Both the analysis.elevation and the analysis.slope objects have the following methods:

  • percentile(p): Calculates the value in the data set at the given percentile p. If there is not a value in the data set that is exactly at the given percentage, the returned value is based on a linear interpolation between the nearest values. Specifically, p% of the data will be less than the returned value.
  • percentRank(v): Calculates the percentile of a given value v in the data set's range. That is, the returned value indicates what percent of the data is less than the given value.
  • drawHistogram(canvas, bucketCount): Draws a histogram of the data onto canvas with bucketCount bars.

Roughness

The analysis.roughness object contains summary statistics relating to the roughness of the terrain.
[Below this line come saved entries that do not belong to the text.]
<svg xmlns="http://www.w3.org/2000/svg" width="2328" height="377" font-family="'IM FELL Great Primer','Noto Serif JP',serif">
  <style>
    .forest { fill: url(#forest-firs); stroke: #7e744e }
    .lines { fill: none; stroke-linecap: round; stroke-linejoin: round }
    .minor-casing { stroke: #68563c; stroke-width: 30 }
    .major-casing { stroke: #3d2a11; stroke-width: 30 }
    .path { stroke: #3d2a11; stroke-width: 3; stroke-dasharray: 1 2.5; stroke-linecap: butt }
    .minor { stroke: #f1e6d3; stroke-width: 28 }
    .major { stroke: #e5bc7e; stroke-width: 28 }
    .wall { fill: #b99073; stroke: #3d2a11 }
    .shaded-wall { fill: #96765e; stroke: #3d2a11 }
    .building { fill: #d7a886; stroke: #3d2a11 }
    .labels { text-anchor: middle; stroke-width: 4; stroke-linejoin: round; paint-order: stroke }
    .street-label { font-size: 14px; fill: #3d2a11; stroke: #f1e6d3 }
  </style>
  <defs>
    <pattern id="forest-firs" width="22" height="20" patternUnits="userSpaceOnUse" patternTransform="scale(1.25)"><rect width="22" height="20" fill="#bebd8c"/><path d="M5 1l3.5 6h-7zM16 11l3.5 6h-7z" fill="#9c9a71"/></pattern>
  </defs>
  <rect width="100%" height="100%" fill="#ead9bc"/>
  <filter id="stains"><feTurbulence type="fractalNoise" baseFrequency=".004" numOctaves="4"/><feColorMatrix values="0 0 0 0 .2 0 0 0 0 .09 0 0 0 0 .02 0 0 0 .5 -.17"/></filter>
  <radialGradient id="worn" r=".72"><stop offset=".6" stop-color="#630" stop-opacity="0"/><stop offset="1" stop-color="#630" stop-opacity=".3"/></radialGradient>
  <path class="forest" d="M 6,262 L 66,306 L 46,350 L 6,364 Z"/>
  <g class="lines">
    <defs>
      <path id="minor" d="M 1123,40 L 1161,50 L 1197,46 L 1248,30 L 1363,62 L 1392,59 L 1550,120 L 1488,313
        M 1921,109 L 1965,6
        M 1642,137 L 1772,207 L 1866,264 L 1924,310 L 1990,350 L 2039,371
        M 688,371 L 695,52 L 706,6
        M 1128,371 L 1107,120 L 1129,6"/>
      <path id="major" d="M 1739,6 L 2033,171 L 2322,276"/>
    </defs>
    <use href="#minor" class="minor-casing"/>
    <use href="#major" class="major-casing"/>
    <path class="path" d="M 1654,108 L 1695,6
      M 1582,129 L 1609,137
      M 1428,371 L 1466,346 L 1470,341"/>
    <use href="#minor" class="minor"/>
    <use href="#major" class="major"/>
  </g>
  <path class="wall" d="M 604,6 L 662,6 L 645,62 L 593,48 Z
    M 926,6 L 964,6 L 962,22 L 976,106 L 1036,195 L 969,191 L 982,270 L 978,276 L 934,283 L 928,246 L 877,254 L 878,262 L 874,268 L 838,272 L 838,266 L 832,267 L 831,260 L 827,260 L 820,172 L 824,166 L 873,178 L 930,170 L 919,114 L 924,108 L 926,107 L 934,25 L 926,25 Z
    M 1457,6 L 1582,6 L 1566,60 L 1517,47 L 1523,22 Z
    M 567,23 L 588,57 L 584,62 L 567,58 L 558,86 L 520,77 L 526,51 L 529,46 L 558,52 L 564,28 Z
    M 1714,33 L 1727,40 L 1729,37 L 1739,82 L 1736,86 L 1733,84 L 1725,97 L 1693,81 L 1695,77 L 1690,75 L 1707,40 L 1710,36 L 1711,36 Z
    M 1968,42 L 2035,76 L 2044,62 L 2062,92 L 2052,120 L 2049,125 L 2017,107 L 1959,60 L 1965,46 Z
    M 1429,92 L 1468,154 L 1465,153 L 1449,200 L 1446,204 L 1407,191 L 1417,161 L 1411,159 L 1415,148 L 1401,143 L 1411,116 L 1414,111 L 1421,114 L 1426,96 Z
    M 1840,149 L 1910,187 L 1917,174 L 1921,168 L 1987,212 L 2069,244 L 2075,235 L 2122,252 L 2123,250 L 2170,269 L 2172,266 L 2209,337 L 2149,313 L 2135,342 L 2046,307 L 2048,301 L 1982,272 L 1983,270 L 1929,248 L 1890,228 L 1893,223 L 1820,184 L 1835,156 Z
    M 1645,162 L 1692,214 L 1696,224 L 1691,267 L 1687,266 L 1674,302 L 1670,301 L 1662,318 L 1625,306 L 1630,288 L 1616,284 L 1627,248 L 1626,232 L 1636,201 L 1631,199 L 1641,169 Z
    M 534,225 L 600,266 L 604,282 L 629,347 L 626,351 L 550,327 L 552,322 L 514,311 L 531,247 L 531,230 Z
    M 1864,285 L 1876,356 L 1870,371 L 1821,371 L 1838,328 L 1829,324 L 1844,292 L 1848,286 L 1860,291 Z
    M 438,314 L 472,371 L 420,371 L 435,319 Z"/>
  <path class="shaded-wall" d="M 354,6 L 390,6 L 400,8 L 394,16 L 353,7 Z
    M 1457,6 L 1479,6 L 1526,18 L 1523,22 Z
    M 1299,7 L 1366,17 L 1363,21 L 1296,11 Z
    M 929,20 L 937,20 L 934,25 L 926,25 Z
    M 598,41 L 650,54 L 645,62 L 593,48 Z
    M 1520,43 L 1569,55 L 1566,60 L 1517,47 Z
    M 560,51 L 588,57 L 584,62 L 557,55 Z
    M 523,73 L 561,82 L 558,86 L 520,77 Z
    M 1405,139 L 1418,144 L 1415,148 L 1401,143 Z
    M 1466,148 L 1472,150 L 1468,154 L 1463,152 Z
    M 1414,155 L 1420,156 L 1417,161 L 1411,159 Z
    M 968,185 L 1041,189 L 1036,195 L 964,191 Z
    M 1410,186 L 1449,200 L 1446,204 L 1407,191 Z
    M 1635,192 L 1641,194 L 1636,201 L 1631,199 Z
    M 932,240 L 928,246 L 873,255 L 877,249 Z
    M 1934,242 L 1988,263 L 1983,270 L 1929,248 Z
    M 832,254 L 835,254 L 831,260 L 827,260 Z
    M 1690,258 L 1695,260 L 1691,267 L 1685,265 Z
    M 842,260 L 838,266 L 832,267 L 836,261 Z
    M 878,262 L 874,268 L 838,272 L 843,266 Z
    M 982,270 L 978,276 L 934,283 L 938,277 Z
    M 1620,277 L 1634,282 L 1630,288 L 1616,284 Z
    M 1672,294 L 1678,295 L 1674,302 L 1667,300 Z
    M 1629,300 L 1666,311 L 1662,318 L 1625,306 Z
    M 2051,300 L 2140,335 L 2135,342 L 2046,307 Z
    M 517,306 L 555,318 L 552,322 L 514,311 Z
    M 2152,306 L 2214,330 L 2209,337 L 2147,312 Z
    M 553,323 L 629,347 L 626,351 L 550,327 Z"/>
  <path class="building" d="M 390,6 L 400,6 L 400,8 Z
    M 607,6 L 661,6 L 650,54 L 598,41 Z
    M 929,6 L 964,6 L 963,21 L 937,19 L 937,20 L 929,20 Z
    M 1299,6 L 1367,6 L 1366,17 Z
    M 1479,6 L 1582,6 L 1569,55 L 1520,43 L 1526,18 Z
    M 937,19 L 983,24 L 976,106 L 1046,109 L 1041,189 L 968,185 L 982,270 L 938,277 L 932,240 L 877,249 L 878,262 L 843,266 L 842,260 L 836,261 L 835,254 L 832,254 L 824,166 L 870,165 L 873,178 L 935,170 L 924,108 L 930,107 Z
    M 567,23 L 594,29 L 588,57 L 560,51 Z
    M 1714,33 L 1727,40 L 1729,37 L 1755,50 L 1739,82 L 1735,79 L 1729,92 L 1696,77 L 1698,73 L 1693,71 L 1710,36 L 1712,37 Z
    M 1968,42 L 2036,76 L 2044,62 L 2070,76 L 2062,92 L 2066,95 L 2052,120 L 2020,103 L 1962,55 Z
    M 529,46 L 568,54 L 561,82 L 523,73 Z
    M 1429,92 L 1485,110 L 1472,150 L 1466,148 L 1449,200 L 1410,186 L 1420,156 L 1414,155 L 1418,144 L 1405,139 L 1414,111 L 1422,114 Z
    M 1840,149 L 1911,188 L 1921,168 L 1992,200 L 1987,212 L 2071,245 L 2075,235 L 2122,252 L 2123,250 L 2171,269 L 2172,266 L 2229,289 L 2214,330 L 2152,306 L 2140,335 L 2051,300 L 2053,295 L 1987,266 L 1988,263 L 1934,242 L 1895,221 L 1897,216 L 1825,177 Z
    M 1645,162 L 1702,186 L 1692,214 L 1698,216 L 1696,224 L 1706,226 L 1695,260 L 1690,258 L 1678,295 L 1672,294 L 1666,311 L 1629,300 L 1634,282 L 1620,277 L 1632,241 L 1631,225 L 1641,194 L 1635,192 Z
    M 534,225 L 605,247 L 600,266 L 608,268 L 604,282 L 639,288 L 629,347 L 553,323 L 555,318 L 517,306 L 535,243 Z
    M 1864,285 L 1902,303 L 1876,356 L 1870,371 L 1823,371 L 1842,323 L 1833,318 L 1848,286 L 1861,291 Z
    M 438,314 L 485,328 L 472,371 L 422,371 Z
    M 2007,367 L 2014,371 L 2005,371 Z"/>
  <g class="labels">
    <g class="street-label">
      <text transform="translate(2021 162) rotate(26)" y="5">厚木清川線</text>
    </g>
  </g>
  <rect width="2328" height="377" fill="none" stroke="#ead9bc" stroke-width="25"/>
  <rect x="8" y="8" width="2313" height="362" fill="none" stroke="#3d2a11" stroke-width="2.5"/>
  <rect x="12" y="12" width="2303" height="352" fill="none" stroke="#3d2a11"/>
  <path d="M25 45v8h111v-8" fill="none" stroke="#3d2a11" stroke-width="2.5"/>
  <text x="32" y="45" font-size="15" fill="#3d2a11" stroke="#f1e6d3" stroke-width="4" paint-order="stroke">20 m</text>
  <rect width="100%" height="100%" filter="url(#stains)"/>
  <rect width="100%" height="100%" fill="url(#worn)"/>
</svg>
  • 2D to 3D area ratio (roughness.planimetricAreaRatio): The ratio of the 2D areas of the terrain mesh's faces to the 3D areas of those faces. The 3D area is larger (unless the face is flat) because of its slope. As a result, this is a measurement of how sloped the terrain is; lower values indicate steeper slopes.
  • Terrain Ruggedness Index / TRI (roughness.terrainRuggednessIndex): A measure of the difference in elevation between points in the terrain and their neighboring points. Larger values indicate that there is greater deviation, meaning the terrain is more rugged (at any given point, the surroundings are steeper).
  • Jaggedness (roughness.jaggedness): Measures what percent of vertices in the terrain mesh are either the highest or lowest in their neighborhoods (i.e. among the vertices immediately adjacent to them). The lower the value, the smoother the terrain is.

Fitted plane

The analysis.fittedPlane object contains values describing the location and orientation of a plane fitted to the 3D points represented by the terrain mesh's vertices.

  • Slope (fittedPlane.slope): The slope (in degrees) of the fitted plane.
  • Percent of variation explained / Var. explained (fittedPlane.pctExplained): A measure of "fitness" of the plane. That is, this measure indicates how close the terrain's vertices are to the fitted plane.
  • Centroid (fittedPlane.centroid): A THREE.Vector3 instance representing the center of the fitted plane in 3D space.
  • Normal (fittedPlane.normal): A THREE.Vector3 instance representing the normal vector of the fitted plane.